I have had to make quite a few changes to the code as-written in order to get the code to do anything. I've posted the full code on GitHub HERE, but to summarise:

  • The book says to use 'find_element_by_*' methods, but these were producing depreciation messages that directed me to use find_element() instead.

  • To use this other method, I import 'By'.

  • I also import 'Service' from 'Selenium.Webdriver.Chrome.Service' because Chromedriver doesn't work otherwise.

  • I also define options with Webdriver.ChromeOptions() that hide certain error messages about a faulty device which apparently you're just supposed to ignore?

  • I put the code from the book into a function with 'url' and 'classname' arguments so I can test different url's without having to edit the code repeatedly.

Here is the 'business-part' of the code:

from selenium import webdriver
from selenium.webdriver.chrome.service import Service  
from selenium.webdriver.common.by import By

s=Service(r'C:\Users\antse\AppData\Local\Chrome_WebDriver\chromedriver.exe')

op = webdriver.ChromeOptions()
op.add_experimental_option('excludeSwitches', ['enable-logging'])
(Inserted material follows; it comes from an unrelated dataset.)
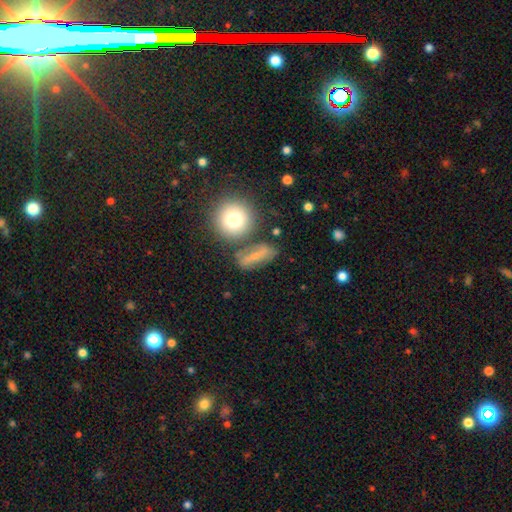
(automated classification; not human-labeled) A smooth galaxy with no disk features (59%) that is in between round and cigar-shaped (50%). Merging: none (63%).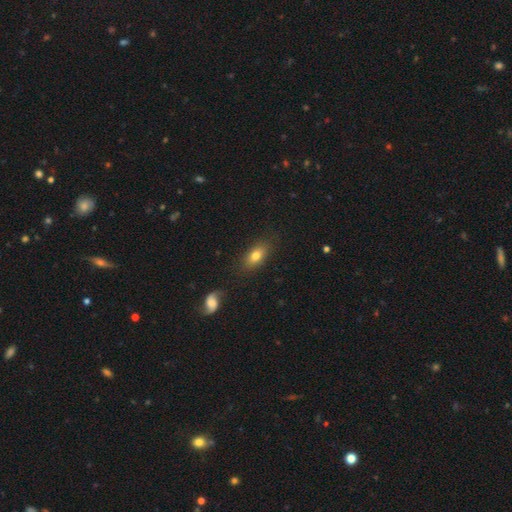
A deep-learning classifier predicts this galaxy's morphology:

def FNC_GET_CLASS_ELEMENT_FROM_PAGE(URL, CLASSNAME):       
    browser = webdriver.Chrome(service = s, options = op)
    browser.get(URL)
    try:  
        elem = browser.find_element(By.CLASS_NAME, CLASSNAME)
        print('Found <%s> element with that class name!' % (elem.tag_name))
    except:
        print('Was not able to find an element with that name.')

FNC_GET_CLASS_ELEMENT_FROM_PAGE('https://inventwithpython.com', 'card-img-top cover-thumb')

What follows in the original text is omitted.